Activity
Scan the entries below for the word "JSON". Copy each line that has it.

Stored items:
.....
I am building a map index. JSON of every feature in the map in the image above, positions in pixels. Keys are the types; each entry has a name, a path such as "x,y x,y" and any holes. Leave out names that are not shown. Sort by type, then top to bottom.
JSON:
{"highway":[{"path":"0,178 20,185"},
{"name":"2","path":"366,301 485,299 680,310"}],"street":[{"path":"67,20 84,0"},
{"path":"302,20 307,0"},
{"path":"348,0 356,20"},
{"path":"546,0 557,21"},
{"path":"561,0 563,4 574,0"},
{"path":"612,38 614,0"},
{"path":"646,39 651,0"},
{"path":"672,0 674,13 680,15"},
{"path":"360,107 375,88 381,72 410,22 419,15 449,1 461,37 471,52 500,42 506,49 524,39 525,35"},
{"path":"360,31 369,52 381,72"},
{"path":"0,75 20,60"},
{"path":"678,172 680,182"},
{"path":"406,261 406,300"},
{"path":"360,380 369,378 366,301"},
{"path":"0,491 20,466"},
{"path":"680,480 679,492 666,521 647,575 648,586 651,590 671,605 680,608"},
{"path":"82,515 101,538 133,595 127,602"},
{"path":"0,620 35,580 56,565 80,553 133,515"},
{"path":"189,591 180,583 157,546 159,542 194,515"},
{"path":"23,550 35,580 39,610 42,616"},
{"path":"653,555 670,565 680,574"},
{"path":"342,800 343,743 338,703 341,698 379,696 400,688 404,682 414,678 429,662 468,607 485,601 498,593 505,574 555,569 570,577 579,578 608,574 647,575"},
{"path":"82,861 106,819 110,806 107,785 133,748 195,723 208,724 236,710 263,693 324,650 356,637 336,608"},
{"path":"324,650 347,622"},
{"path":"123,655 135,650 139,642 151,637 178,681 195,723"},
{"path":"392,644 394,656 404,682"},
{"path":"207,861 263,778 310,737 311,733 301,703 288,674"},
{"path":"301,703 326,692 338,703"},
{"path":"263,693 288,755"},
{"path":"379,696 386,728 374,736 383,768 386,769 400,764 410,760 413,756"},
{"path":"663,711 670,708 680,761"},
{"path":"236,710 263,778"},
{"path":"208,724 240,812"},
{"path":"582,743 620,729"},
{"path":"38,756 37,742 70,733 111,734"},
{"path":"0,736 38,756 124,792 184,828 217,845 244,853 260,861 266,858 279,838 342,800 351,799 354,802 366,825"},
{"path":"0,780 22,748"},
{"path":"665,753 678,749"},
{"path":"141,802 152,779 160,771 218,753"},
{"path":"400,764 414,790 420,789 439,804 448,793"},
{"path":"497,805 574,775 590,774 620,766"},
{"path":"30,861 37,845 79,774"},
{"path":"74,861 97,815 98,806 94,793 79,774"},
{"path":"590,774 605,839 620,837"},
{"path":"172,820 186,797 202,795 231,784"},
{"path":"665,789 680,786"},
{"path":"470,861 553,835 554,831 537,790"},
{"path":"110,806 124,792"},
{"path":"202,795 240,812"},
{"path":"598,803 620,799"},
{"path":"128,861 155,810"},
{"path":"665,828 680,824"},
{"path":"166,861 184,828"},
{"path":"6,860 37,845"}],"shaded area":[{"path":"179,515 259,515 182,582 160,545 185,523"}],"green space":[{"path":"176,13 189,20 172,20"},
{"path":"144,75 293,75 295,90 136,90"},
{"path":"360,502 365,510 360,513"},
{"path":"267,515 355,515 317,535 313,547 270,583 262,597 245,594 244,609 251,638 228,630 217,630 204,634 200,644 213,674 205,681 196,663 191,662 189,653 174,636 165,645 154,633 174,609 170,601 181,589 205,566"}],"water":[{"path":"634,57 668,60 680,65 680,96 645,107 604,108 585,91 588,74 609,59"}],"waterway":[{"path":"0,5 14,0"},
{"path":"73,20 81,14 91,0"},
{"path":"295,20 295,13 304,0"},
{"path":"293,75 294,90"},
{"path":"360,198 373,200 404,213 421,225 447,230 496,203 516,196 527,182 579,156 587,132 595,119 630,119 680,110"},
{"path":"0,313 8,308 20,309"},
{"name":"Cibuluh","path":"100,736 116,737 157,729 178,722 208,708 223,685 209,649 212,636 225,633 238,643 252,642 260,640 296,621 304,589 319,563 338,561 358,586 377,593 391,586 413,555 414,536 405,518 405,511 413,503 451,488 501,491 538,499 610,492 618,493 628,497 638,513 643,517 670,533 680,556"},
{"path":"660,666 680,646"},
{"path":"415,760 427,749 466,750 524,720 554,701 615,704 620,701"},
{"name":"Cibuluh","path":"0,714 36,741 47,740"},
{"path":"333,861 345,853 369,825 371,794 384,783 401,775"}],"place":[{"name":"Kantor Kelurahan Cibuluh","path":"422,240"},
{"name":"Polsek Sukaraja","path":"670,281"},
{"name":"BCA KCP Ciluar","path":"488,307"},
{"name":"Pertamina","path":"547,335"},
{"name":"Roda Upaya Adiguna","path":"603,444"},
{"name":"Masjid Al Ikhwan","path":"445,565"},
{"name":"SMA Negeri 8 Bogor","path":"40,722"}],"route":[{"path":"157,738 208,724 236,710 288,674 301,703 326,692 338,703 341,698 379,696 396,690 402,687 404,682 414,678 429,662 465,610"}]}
.....
Response to the task
I am building a map index. JSON of every feature in the map in the image above, positions in pixels. Keys are the types; each entry has a name, a path such as "x,y x,y" and any holes. Leave out names that are not shown. Sort by type, then top to bottom.
JSON:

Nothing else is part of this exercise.